The EU's Markets in Crypto-Assets (MiCA) regulation, which fully came into force in 2024, creates a clearer framework for some categories of crypto assets but was primarily designed for crypto-native tokens, not tokenized traditional securities. The EU's separate DLT Pilot Regime allows certain trading and settlement of tokenized securities under a sandbox framework.

In Asia, Singapore (via MAS) and Hong Kong (via the HKMA and SFC) have been proactive in creating regulatory frameworks for tokenized securities, making them the most developed jurisdictions for institutional tokenization pilots.

What the Risks Are

Legal enforceability — A token is only as good as its legal structure. If the company holding the underlying asset goes bankrupt, do token holders actually have a claim? This depends on the specific legal structure and jurisdiction, and it has not been comprehensively tested in court.

Smart contract risk — The smart contracts that manage token distribution, transfer restrictions, and yield payments can have bugs. A vulnerability in a major tokenization platform's smart contracts could result in loss of funds.

Liquidity — Despite the promise of 24/7 trading, most tokenized asset markets have limited liquidity compared to traditional financial markets. Selling a large position in a tokenized real estate product may still be difficult.
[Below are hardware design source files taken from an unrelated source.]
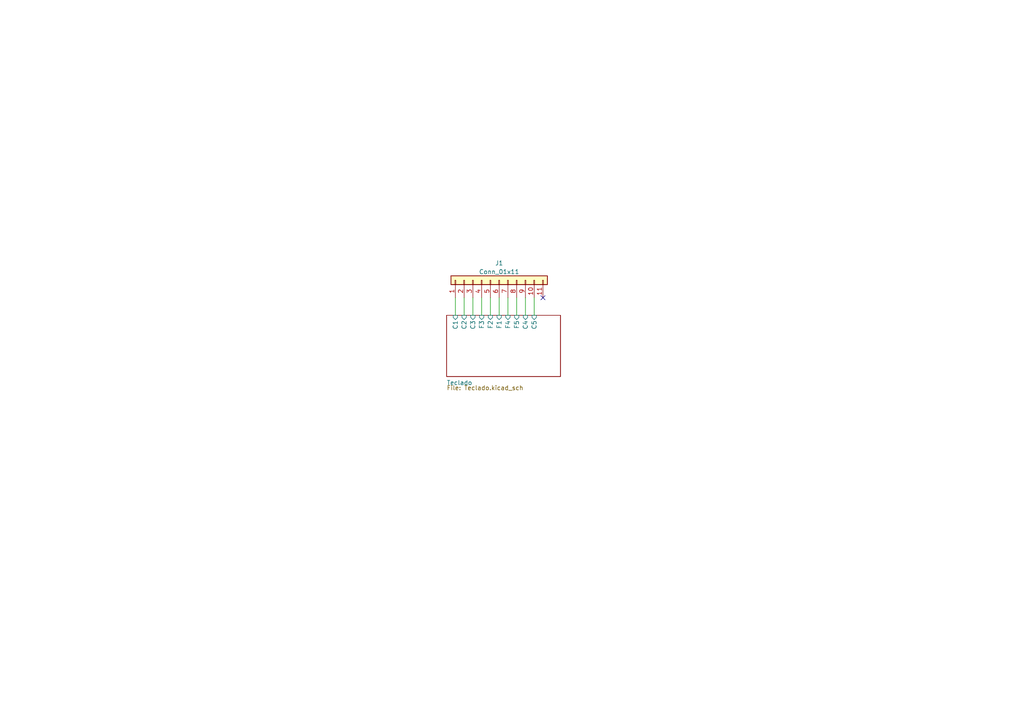
<source format=kicad_sch>
(kicad_sch (version 20211123) (generator eeschema)

  (uuid e63e39d7-6ac0-4ffd-8aa3-1841a4541b55)

  (paper "A4")

  


  (no_connect (at 157.48 86.36) (uuid 8a5509b7-df50-458c-a10b-aad8f0d2d9b8))

  (wire (pts (xy 132.08 86.36) (xy 132.08 91.44))
    (stroke (width 0) (type default) (color 0 0 0 0))
    (uuid 0e882e72-b936-4ac9-8123-2624fc8db5f4)
  )
  (wire (pts (xy 152.4 86.36) (xy 152.4 91.44))
    (stroke (width 0) (type default) (color 0 0 0 0))
    (uuid 21130743-d6f1-4c1b-bb85-0e88b784605e)
  )
  (wire (pts (xy 149.86 86.36) (xy 149.86 91.44))
    (stroke (width 0) (type default) (color 0 0 0 0))
    (uuid 2840cb8f-fa44-4a93-99fc-d4d4153fc0e1)
  )
  (wire (pts (xy 147.32 86.36) (xy 147.32 91.44))
    (stroke (width 0) (type default) (color 0 0 0 0))
    (uuid 692db29f-5fb0-4da8-8733-854fedde391b)
  )
  (wire (pts (xy 137.16 86.36) (xy 137.16 91.44))
    (stroke (width 0) (type default) (color 0 0 0 0))
    (uuid 6cfddcae-7a35-4262-99b4-d40b80214a20)
  )
  (wire (pts (xy 142.24 86.36) (xy 142.24 91.44))
    (stroke (width 0) (type default) (color 0 0 0 0))
    (uuid 717f9f7c-0cb1-4eef-830b-901adc42ff15)
  )
  (wire (pts (xy 134.62 86.36) (xy 134.62 91.44))
    (stroke (width 0) (type default) (color 0 0 0 0))
    (uuid 9606f06a-325f-4ba8-99b4-6e2876cb1d36)
  )
  (wire (pts (xy 154.94 86.36) (xy 154.94 91.44))
    (stroke (width 0) (type default) (color 0 0 0 0))
    (uuid c618bbca-16ca-402f-a820-192eeff8466c)
  )
  (wire (pts (xy 144.78 86.36) (xy 144.78 91.44))
    (stroke (width 0) (type default) (color 0 0 0 0))
    (uuid d17d5250-08ec-4cd7-aec5-4eb185e97fc3)
  )
  (wire (pts (xy 139.7 86.36) (xy 139.7 91.44))
    (stroke (width 0) (type default) (color 0 0 0 0))
    (uuid ebdaddc9-117f-4414-8ce6-1375df0d4830)
  )

  (symbol (lib_id "Connector_Generic:Conn_01x11") (at 144.78 81.28 90) (unit 1)
    (in_bom yes) (on_board yes) (fields_autoplaced)
    (uuid 722e33c6-e774-4a06-9157-ba4156877dc1)
    (property "Reference" "J1" (id 0) (at 144.78 76.3102 90))
    (property "Value" "Conn_01x11" (id 1) (at 144.78 78.8471 90))
    (property "Footprint" "Connector_PinHeader_2.54mm:PinHeader_1x11_P2.54mm_Vertical" (id 2) (at 144.78 81.28 0)
      (effects (font (size 1.27 1.27)) hide)
    )
    (property "Datasheet" "~" (id 3) (at 144.78 81.28 0)
      (effects (font (size 1.27 1.27)) hide)
    )
    (pin "1" (uuid 4dab8cb9-d504-4a18-84c0-e4bebf2bbe12))
    (pin "10" (uuid fd8fc7d5-426e-4112-a07d-b72edc98f0de))
    (pin "11" (uuid 0696bb4d-e8f1-49f3-b815-320baa628e0d))
    (pin "2" (uuid a73ed91c-69c2-4010-b767-03e21c0f90ff))
    (pin "3" (uuid 6b185be6-ffd4-4136-ab98-49eb8e254aa5))
    (pin "4" (uuid a640d44f-17df-4a35-bb43-bbd33188bb32))
    (pin "5" (uuid 12fddc6a-f5c3-4f0e-a1f7-85b6ba9738c0))
    (pin "6" (uuid 5825778b-55f9-4b4c-a26a-2cb1b34386a2))
    (pin "7" (uuid 2db8e64c-bfce-4e7f-8f31-6486f2733b58))
    (pin "8" (uuid f68cb660-613a-4f71-800c-b275d5e2d736))
    (pin "9" (uuid 52ca6270-984f-4bd3-bc2c-3abd099be08e))
  )

  (sheet (at 129.54 91.44) (size 33.02 17.78)
    (stroke (width 0.1524) (type solid) (color 0 0 0 0))
    (fill (color 0 0 0 0.0000))
    (uuid a87bad54-e1a5-4afd-bf7b-a94a566059b6)
    (property "Sheet name" "Teclado" (id 0) (at 129.54 111.76 0)
      (effects (font (size 1.27 1.27)) (justify left bottom))
    )
    (property "Sheet file" "Teclado.kicad_sch" (id 1) (at 129.54 111.76 0)
      (effects (font (size 1.27 1.27)) (justify left top))
    )
    (pin "F1" input (at 144.78 91.44 90)
      (effects (font (size 1.27 1.27)) (justify right))
      (uuid 4058046b-a250-47ca-9809-3991d52b67f2)
    )
    (pin "F2" input (at 142.24 91.44 90)
      (effects (font (size 1.27 1.27)) (justify right))
      (uuid 79970e2b-7dd4-4c5e-9ca0-cc9a12e7d4ae)
    )
    (pin "C4" input (at 152.4 91.44 90)
      (effects (font (size 1.27 1.27)) (justify right))
      (uuid 7fb889a4-1eb1-4e57-a13c-28de5f425e3f)
    )
    (pin "C5" input (at 154.94 91.44 90)
      (effects (font (size 1.27 1.27)) (justify right))
      (uuid bb2c5893-5966-40ed-8180-57499075f17c)
    )
    (pin "F3" input (at 139.7 91.44 90)
      (effects (font (size 1.27 1.27)) (justify right))
      (uuid 32c78e50-5f27-4457-98a2-c384088043d6)
    )
    (pin "F4" input (at 147.32 91.44 90)
      (effects (font (size 1.27 1.27)) (justify right))
      (uuid d01db8e2-ff5c-4b8b-9fdc-c98abb49de15)
    )
    (pin "F5" input (at 149.86 91.44 90)
      (effects (font (size 1.27 1.27)) (justify right))
      (uuid 9d4ce09a-248e-4fbe-ac3b-cfbadaac50f2)
    )
    (pin "C1" input (at 132.08 91.44 90)
      (effects (font (size 1.27 1.27)) (justify right))
      (uuid 5824d9e0-06e6-4ca1-abf1-5dbda88b10b8)
    )
    (pin "C2" input (at 134.62 91.44 90)
      (effects (font (size 1.27 1.27)) (justify right))
      (uuid 29350bbe-3bf4-4339-a3c2-cd96cf951cfa)
    )
    (pin "C3" input (at 137.16 91.44 90)
      (effects (font (size 1.27 1.27)) (justify right))
      (uuid 9a60fa71-8a22-46d0-8ada-45be7a6368fa)
    )
  )

  (sheet_instances
    (path "/" (page "1"))
    (path "/a87bad54-e1a5-4afd-bf7b-a94a566059b6" (page "2"))
  )

  (symbol_instances
    (path "/722e33c6-e774-4a06-9157-ba4156877dc1"
      (reference "J1") (unit 1) (value "Conn_01x11") (footprint "Connector_PinHeader_2.54mm:PinHeader_1x11_P2.54mm_Vertical")
    )
    (path "/a87bad54-e1a5-4afd-bf7b-a94a566059b6/4091ebeb-f0f3-42de-a161-437e6371359c"
      (reference "SW1") (unit 1) (value "SW_Push_Dual") (footprint "Button_Switch_THT:SW_PUSH_6mm")
    )
    (path "/a87bad54-e1a5-4afd-bf7b-a94a566059b6/d4644fc5-c967-4fa3-919b-14d9a5f84df6"
      (reference "SW2") (unit 1) (value "SW_Push_Dual") (footprint "Button_Switch_THT:SW_PUSH_6mm")
    )
    (path "/a87bad54-e1a5-4afd-bf7b-a94a566059b6/c5a9976a-4277-45f7-8402-230399ed2112"
      (reference "SW3") (unit 1) (value "SW_Push_Dual") (footprint "Button_Switch_THT:SW_PUSH_6mm")
    )
    (path "/a87bad54-e1a5-4afd-bf7b-a94a566059b6/080d06cc-8ea4-407d-aa57-fe0e850eb946"
      (reference "SW4") (unit 1) (value "SW_Push_Dual") (footprint "Button_Switch_THT:SW_PUSH_6mm")
    )
    (path "/a87bad54-e1a5-4afd-bf7b-a94a566059b6/1d938e8d-f589-426b-babf-cb0c8894de7e"
      (reference "SW5") (unit 1) (value "SW_Push_Dual") (footprint "Button_Switch_THT:SW_PUSH_6mm")
    )
    (path "/a87bad54-e1a5-4afd-bf7b-a94a566059b6/d32232c8-e9f0-4417-a175-7a746e061f4e"
      (reference "SW6") (unit 1) (value "SW_Push_Dual") (footprint "Button_Switch_THT:SW_PUSH_6mm")
    )
    (path "/a87bad54-e1a5-4afd-bf7b-a94a566059b6/aeeed9e4-2586-4486-9c3a-a7d1ee589efe"
      (reference "SW7") (unit 1) (value "SW_Push_Dual") (footprint "Button_Switch_THT:SW_PUSH_6mm")
    )
    (path "/a87bad54-e1a5-4afd-bf7b-a94a566059b6/76ab430d-a6c2-4081-a670-f42421309915"
      (reference "SW8") (unit 1) (value "SW_Push_Dual") (footprint "Button_Switch_THT:SW_PUSH_6mm")
    )
    (path "/a87bad54-e1a5-4afd-bf7b-a94a566059b6/bee52be9-4e16-403c-9b6a-c7cae756b5a5"
      (reference "SW9") (unit 1) (value "SW_Push_Dual") (footprint "Button_Switch_THT:SW_PUSH_6mm")
    )
    (path "/a87bad54-e1a5-4afd-bf7b-a94a566059b6/c02bd385-ceb6-47b2-9d62-ae37a7ee77c1"
      (reference "SW10") (unit 1) (value "SW_Push_Dual") (footprint "Button_Switch_THT:SW_PUSH_6mm")
    )
    (path "/a87bad54-e1a5-4afd-bf7b-a94a566059b6/fd31fe86-2a84-4178-af1a-8d29ee4f47f7"
      (reference "SW11") (unit 1) (value "SW_Push_Dual") (footprint "Button_Switch_THT:SW_PUSH_6mm")
    )
    (path "/a87bad54-e1a5-4afd-bf7b-a94a566059b6/93b6ca40-183e-48f7-bf30-e347e0339bc6"
      (reference "SW12") (unit 1) (value "SW_Push_Dual") (footprint "Button_Switch_THT:SW_PUSH_6mm")
    )
    (path "/a87bad54-e1a5-4afd-bf7b-a94a566059b6/ba1da78a-817a-4fe2-a009-3a42540c647d"
      (reference "SW13") (unit 1) (value "SW_Push_Dual") (footprint "Button_Switch_THT:SW_PUSH_6mm")
    )
    (path "/a87bad54-e1a5-4afd-bf7b-a94a566059b6/b561f71d-48d3-4d9c-87b9-0e460e322c06"
      (reference "SW14") (unit 1) (value "SW_Push_Dual") (footprint "Button_Switch_THT:SW_PUSH_6mm")
    )
    (path "/a87bad54-e1a5-4afd-bf7b-a94a566059b6/b57b505a-8667-427c-b29a-55c3a34ffcec"
      (reference "SW15") (unit 1) (value "SW_Push_Dual") (footprint "Button_Switch_THT:SW_PUSH_6mm")
    )
    (path "/a87bad54-e1a5-4afd-bf7b-a94a566059b6/cc65475c-6683-49ae-a9e3-fc279960e8c0"
      (reference "SW16") (unit 1) (value "SW_Push_Dual") (footprint "Button_Switch_THT:SW_PUSH_6mm")
    )
    (path "/a87bad54-e1a5-4afd-bf7b-a94a566059b6/d5d6608e-e1de-44c0-88d2-8073b416bd99"
      (reference "SW17") (unit 1) (value "SW_Push_Dual") (footprint "Button_Switch_THT:SW_PUSH_6mm")
    )
    (path "/a87bad54-e1a5-4afd-bf7b-a94a566059b6/24d7c602-2a97-48b3-9837-d97ee32b4712"
      (reference "SW18") (unit 1) (value "SW_Push_Dual") (footprint "Button_Switch_THT:SW_PUSH_6mm")
    )
    (path "/a87bad54-e1a5-4afd-bf7b-a94a566059b6/2648486b-ce0a-41a8-b51e-33e94e58f56c"
      (reference "SW19") (unit 1) (value "SW_Push_Dual") (footprint "Button_Switch_THT:SW_PUSH_6mm")
    )
    (path "/a87bad54-e1a5-4afd-bf7b-a94a566059b6/47f35e63-6870-4413-865c-dd1aa14acb47"
      (reference "SW20") (unit 1) (value "SW_Push_Dual") (footprint "Button_Switch_THT:SW_PUSH_6mm")
    )
    (path "/a87bad54-e1a5-4afd-bf7b-a94a566059b6/e5ac2217-5e6b-4f06-82e7-82b6fdea1941"
      (reference "SW21") (unit 1) (value "SW_Push_Dual") (footprint "Button_Switch_THT:SW_PUSH_6mm")
    )
    (path "/a87bad54-e1a5-4afd-bf7b-a94a566059b6/d7197a11-93e7-4727-ab6b-8f1e383de2ce"
      (reference "SW22") (unit 1) (value "SW_Push_Dual") (footprint "Button_Switch_THT:SW_PUSH_6mm")
    )
    (path "/a87bad54-e1a5-4afd-bf7b-a94a566059b6/edc6cbcf-0055-4691-a0dc-6815ae7fcbf6"
      (reference "SW23") (unit 1) (value "SW_Push_Dual") (footprint "Button_Switch_THT:SW_PUSH_6mm")
    )
    (path "/a87bad54-e1a5-4afd-bf7b-a94a566059b6/2a508c2e-5352-4a21-8ec8-62cb8b289f7e"
      (reference "SW24") (unit 1) (value "SW_Push_Dual") (footprint "Button_Switch_THT:SW_PUSH_6mm")
    )
    (path "/a87bad54-e1a5-4afd-bf7b-a94a566059b6/ef38756c-2675-48ee-9925-f5ec180d8eec"
      (reference "SW25") (unit 1) (value "SW_Push_Dual") (footprint "Button_Switch_THT:SW_PUSH_6mm")
    )
  )
)

</source>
Custody and oracle risk — For tokens representing physical assets (gold, real estate), there must be a trusted mechanism connecting the on-chain token to the off-chain asset. Custodians can fail; oracles (services that feed real-world data to blockchains) can be manipulated.

The Bottom Line

Real-world asset tokenization is not hype — it is a genuine structural change in how traditional financial assets are represented, transferred, and composed with digital finance infrastructure. The tokenized Treasury market alone has grown from essentially zero in 2023 to $8 billion in 2026, and BlackRock's participation is a clear signal that this is moving from experiment to infrastructure. The open questions are about legal enforceability, regulatory access, and whether retail investors will eventually be able to participate in products currently limited to accredited investors. For institutional investors and developers building financial applications, RWA is already a working market. For retail investors, it remains mostly theoretical — for now.